Golliday is new bank leader
Beth JoJack //March 16, 2026//
L to R: Harry Golliday and William "Billy" Beale. Photo courtesy Blue Ridge Bankshares
L to R: Harry Golliday and William "Billy" Beale. Photo courtesy Blue Ridge Bankshares
Golliday is new bank leader
Beth JoJack //March 16, 2026//
SUMMARY:
William “Billy” Beale retired March 6 as president and CEO of Richmond-based Blue Ridge Bankshares, the holding company for Blue Ridge Bank and BRB Financial Group, and as CEO of the bank, according to a Thursday announcement.
“I was hired out of retirement to do a job, and that job is now done,” Beale stated in the news release. “I’m proud of all we have accomplished during my time at the bank, but I turned 76 last December, and it is time for me to return to retired life.”
The bank’s board appointed Harry Golliday, previously executive vice president and chief credit officer at Blue Ridge Bank, as interim CEO and president of Blue Ridge Bankshares and interim CEO of the bank.
“Since I joined Blue Ridge Bank in 2024,” Golliday stated in the release, “the bank has undergone a significant change that has materially strengthened our financial condition, asset quality and business mix. I look forward to working with the company’s board of directors and executive team to achieve our strategic and financial goals.”
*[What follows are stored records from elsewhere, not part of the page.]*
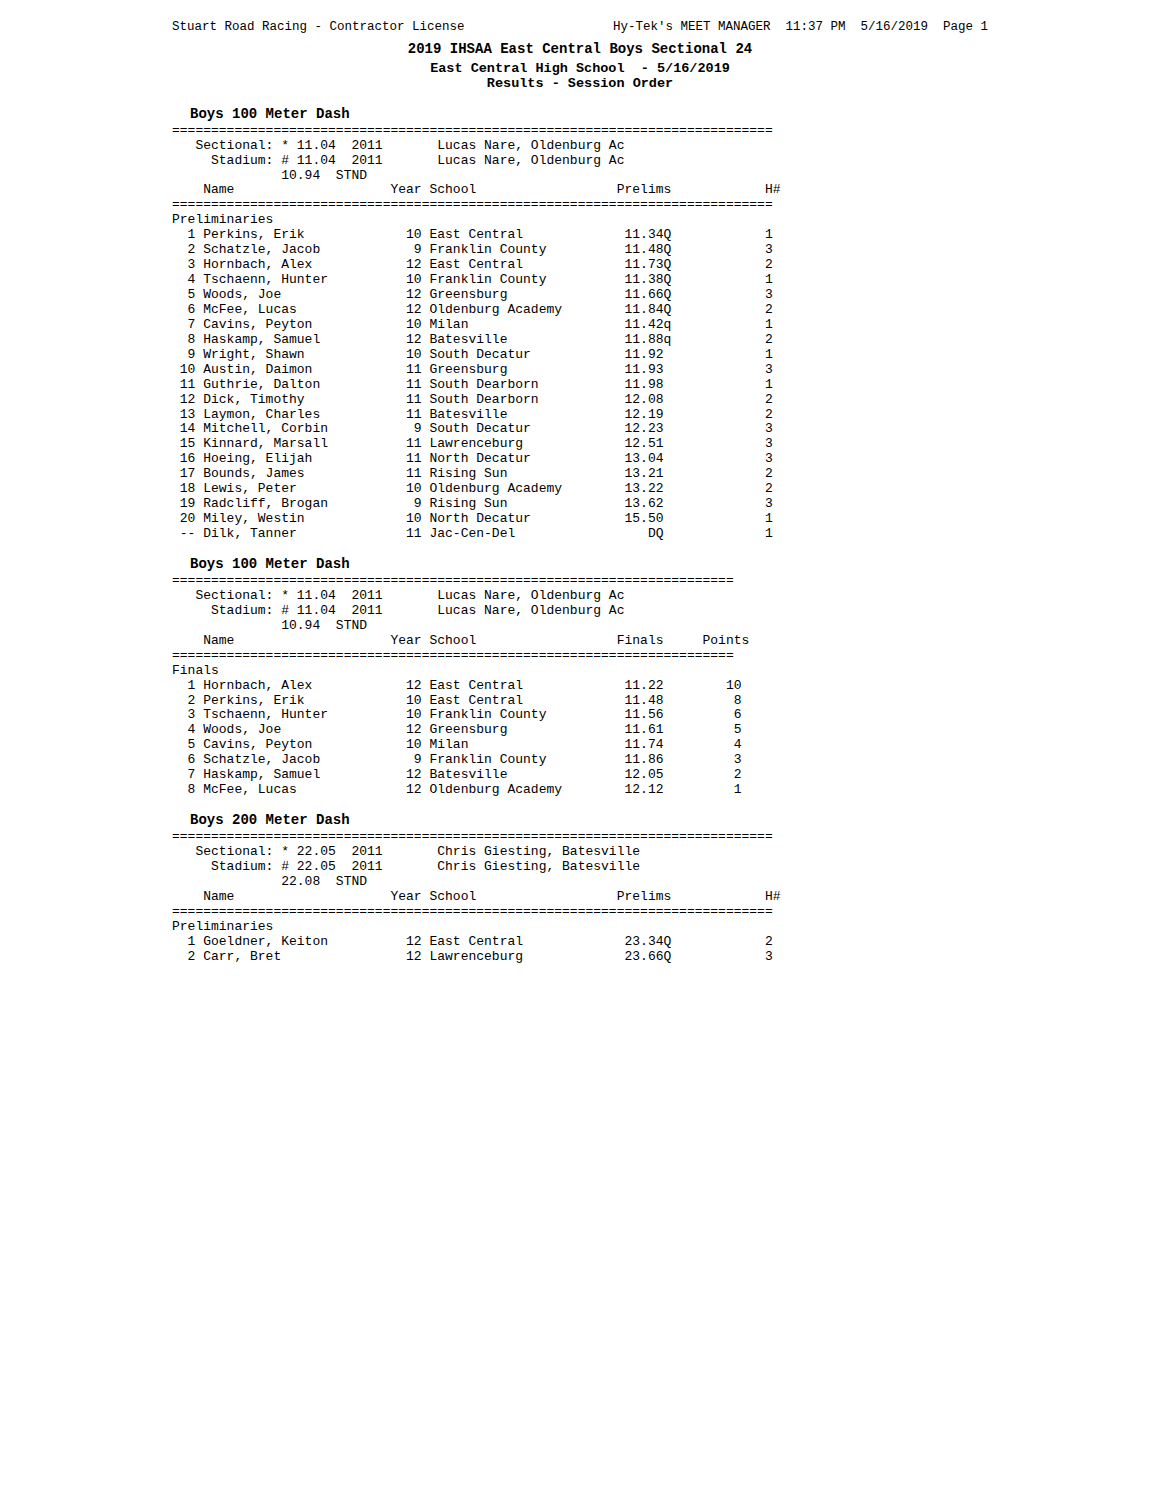Stuart Road Racing - Contractor License Hy-Tek's MEET MANAGER 11:37 PM 5/16/2019 Page 1
2019 IHSAA East Central Boys Sectional 24
East Central High School - 5/16/2019
Results - Session Order
Boys 100 Meter Dash
=============================================================================
   Sectional: * 11.04  2011       Lucas Nare, Oldenburg Ac
     Stadium: # 11.04  2011       Lucas Nare, Oldenburg Ac
              10.94  STND
    Name                    Year School                  Prelims            H#
=============================================================================
Preliminaries
  1 Perkins, Erik             10 East Central             11.34Q            1
  2 Schatzle, Jacob            9 Franklin County          11.48Q            3
  3 Hornbach, Alex            12 East Central             11.73Q            2
  4 Tschaenn, Hunter          10 Franklin County          11.38Q            1
  5 Woods, Joe                12 Greensburg               11.66Q            3
  6 McFee, Lucas              12 Oldenburg Academy        11.84Q            2
  7 Cavins, Peyton            10 Milan                    11.42q            1
  8 Haskamp, Samuel           12 Batesville               11.88q            2
  9 Wright, Shawn             10 South Decatur            11.92             1
 10 Austin, Daimon            11 Greensburg               11.93             3
 11 Guthrie, Dalton           11 South Dearborn           11.98             1
 12 Dick, Timothy             11 South Dearborn           12.08             2
 13 Laymon, Charles           11 Batesville               12.19             2
 14 Mitchell, Corbin           9 South Decatur            12.23             3
 15 Kinnard, Marsall          11 Lawrenceburg             12.51             3
 16 Hoeing, Elijah            11 North Decatur            13.04             3
 17 Bounds, James             11 Rising Sun               13.21             2
 18 Lewis, Peter              10 Oldenburg Academy        13.22             2
 19 Radcliff, Brogan           9 Rising Sun               13.62             3
 20 Miley, Westin             10 North Decatur            15.50             1
 -- Dilk, Tanner              11 Jac-Cen-Del                 DQ             1
Boys 100 Meter Dash
========================================================================
   Sectional: * 11.04  2011       Lucas Nare, Oldenburg Ac
     Stadium: # 11.04  2011       Lucas Nare, Oldenburg Ac
              10.94  STND
    Name                    Year School                  Finals     Points
========================================================================
Finals
  1 Hornbach, Alex            12 East Central             11.22        10
  2 Perkins, Erik             10 East Central             11.48         8
  3 Tschaenn, Hunter          10 Franklin County          11.56         6
  4 Woods, Joe                12 Greensburg               11.61         5
  5 Cavins, Peyton            10 Milan                    11.74         4
  6 Schatzle, Jacob            9 Franklin County          11.86         3
  7 Haskamp, Samuel           12 Batesville               12.05         2
  8 McFee, Lucas              12 Oldenburg Academy        12.12         1
Boys 200 Meter Dash
=============================================================================
   Sectional: * 22.05  2011       Chris Giesting, Batesville
     Stadium: # 22.05  2011       Chris Giesting, Batesville
              22.08  STND
    Name                    Year School                  Prelims            H#
=============================================================================
Preliminaries
  1 Goeldner, Keiton          12 East Central             23.34Q            2
  2 Carr, Bret                12 Lawrenceburg             23.66Q            3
In early 2024, a few months after Beale joined Blue Ridge Bankshares, the Office of the Comptroller of the Currency, an independent bureau within the U.S. Department of the Treasury, hit the company with a cease-and-desist order related to deficiencies in its Bank Secrecy Act/Anti-Money Laundering compliance program. The order cited “systemic internal controls breakdowns,” “weak independent testing” and “insufficient BSA staffing.”
On Nov. 13, 2025, Blue Ridge Bankshares announced that the Office of the Comptroller of the Currency had terminated the consent order.
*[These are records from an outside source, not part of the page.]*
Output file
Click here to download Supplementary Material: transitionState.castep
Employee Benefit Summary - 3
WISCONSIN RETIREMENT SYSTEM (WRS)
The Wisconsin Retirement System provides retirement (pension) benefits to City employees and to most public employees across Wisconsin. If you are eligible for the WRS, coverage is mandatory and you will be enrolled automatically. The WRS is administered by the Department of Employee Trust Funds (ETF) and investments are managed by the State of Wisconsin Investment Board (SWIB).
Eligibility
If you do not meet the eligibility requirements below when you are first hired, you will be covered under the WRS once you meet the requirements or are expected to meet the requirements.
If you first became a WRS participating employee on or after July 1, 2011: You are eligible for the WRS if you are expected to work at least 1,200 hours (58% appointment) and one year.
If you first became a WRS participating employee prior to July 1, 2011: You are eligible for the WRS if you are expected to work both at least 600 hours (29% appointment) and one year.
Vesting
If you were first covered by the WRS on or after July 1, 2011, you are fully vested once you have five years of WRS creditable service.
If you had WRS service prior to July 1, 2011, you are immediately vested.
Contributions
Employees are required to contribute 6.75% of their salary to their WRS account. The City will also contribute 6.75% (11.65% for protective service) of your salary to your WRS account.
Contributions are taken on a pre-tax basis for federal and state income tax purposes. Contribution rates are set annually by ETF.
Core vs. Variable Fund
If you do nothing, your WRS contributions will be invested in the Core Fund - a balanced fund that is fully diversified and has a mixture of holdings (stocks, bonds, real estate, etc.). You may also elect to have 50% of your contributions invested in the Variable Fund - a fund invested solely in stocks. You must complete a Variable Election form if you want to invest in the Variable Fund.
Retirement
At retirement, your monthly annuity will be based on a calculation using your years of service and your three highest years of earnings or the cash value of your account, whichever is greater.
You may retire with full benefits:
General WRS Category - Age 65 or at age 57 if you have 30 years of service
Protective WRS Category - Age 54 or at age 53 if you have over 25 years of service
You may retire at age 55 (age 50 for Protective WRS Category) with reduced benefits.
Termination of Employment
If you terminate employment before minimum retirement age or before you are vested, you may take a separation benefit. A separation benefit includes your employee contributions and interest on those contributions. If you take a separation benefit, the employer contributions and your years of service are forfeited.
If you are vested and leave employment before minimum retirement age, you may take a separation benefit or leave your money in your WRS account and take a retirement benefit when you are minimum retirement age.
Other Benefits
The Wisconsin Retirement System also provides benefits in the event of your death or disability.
“Being released from the regulatory consent order in less than 23 months is a testament to the hard work and the expertise of our team,” Beale stated in the November news release.
The bank raised $165 million in new capital during Beale’s tenure, according to a message Beale posted to LinkedIn on Thursday.
“Along the way we successfully [exited] the BaaS business,” he said in the post. “To do so we managed the runoff of [$500 million] in deposits by raising local deposits and shrinking the loan book. Many were surprised by our success.”
Board Chairman Vance H. Spilman thanked Beale in Thursday’s news release “for the exemplary job he has done on behalf of employees, shareholders and customers, most notably overseeing the bank’s exit from the OCC Consent Order and our return to profitability.”
From November 2018 to July 2020, Beale was president and CEO of Midlothian-based Community Bankers’ Bank. Before that, Beale was CEO of Richmond-based Union Bank & Trust, now known as Atlantic Union Bank. During his tenure, from 1991 to March 2017, the bank’s total assets grew from $180 million to $8.5 billion.
Beale earned his bachelor’s degree in business administration from The Citadel in South Carolina. He later graduated from the Southwestern Graduate School of Banking at Southern Methodist University.
Golliday has more than four decades of experience in the financial services industry with leadership roles with Capital One Financial and SunTrust. He launched his career as a corporate banker with Wachovia in Winston-Salem, according to his LinkedIn page. He earned a degree in business administration from Washington & Lee University.
For 2025, Blue Ridge Bankshares reported net income of $10.7 million, compared with a net loss of $15.4 million in 2024.
The company had 292 full-time and 10 part-time employees at the end of 2025. The bank, which has its main office in Martinsville, is the 19th largest bank and thrift in the state.